Repeat the listing exactly. The images do not belong in the copy.

**SUPPLIED RECORDS**
—————
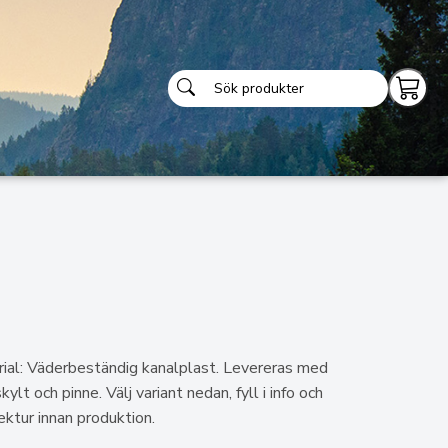
al: Väderbeständig kanalplast. Levereras med
t och pinne. Välj variant nedan, fyll i info och
rektur innan produktion.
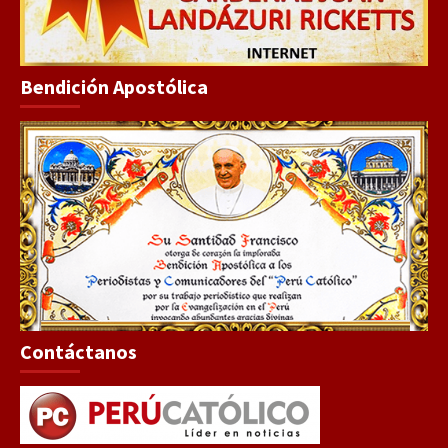
Bendición Apostólica
Contáctanos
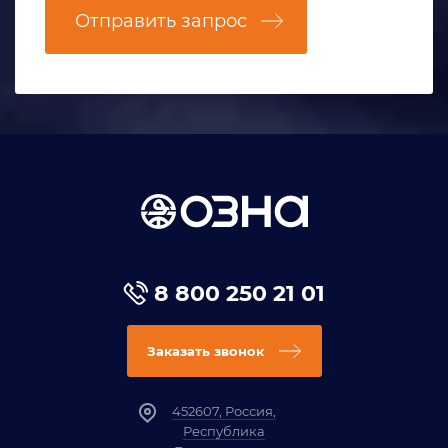
Отправить запрос
8 800 250 21 01
Заказать звонок
452607, Россия,
Республика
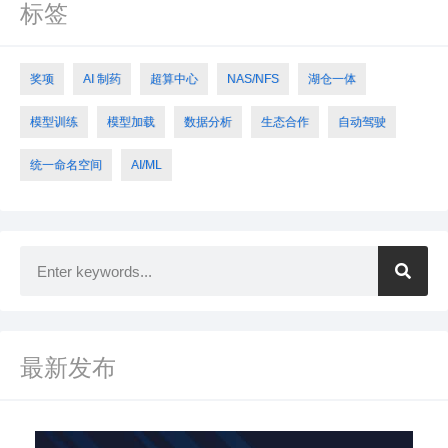
标签
奖项
AI 制药
超算中心
NAS/NFS
湖仓一体
模型训练
模型加载
数据分析
生态合作
自动驾驶
统一命名空间
AI/ML
最新发布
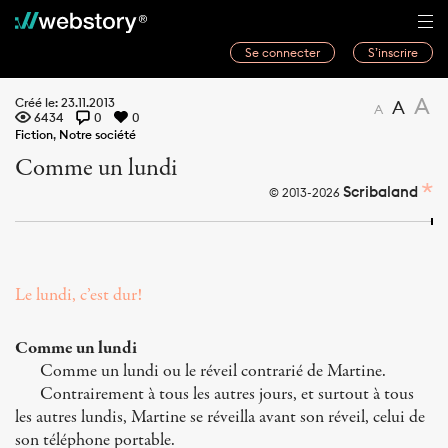
Se connecter
S’inscrire
Histoires
A
Créé le: 23.11.2013
A
A
6434
0
0
Webwriters
Fiction
,
Notre société
Comme un lundi
Concours
Scribaland
© 2013-2026
Actualités
À propos
Le lundi, c’est dur!
Comme un lundi
Comme un lundi ou le réveil contrarié de Martine.
Contrairement à tous les autres jours, et surtout à tous
les autres lundis, Martine se réveilla avant son réveil, celui de
son téléphone portable.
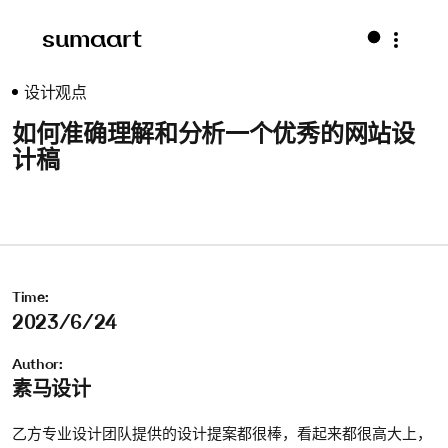
sumaart
设计观点
如何准确理解和分析一个优秀的网站设
计稿
Time:
2023/6/24
Author:
素马设计
乙方专业设计团队提供的设计提案都很棒，看起来都很高大上，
—————
**EXERCISE RESPONSE**
al: Väderbeständig kanalplast. Levereras med
t och pinne. Välj variant nedan, fyll i info och
rektur innan produktion.
Bendición Apostólica
Contáctanos
Отправить запрос
8 800 250 21 01
Заказать звонок
452607, Россия,
Республика
标签
奖项
AI 制药
超算中心
NAS/NFS
湖仓一体
模型训练
模型加载
数据分析
生态合作
自动驾驶
统一命名空间
AI/ML
最新发布
Se connecter
S’inscrire
Histoires
A
Créé le: 23.11.2013
A
A
6434
0
0
Webwriters
Fiction
,
Notre société
Comme un lundi
Concours
Scribaland
© 2013-2026
Actualités
À propos
Le lundi, c’est dur!
Comme un lundi
Comme un lundi ou le réveil contrarié de Martine.
Contrairement à tous les autres jours, et surtout à tous
les autres lundis, Martine se réveilla avant son réveil, celui de
son téléphone portable.
sumaart
设计观点
如何准确理解和分析一个优秀的网站设
计稿
Time:
2023/6/24
Author:
素马设计
乙方专业设计团队提供的设计提案都很棒，看起来都很高大上，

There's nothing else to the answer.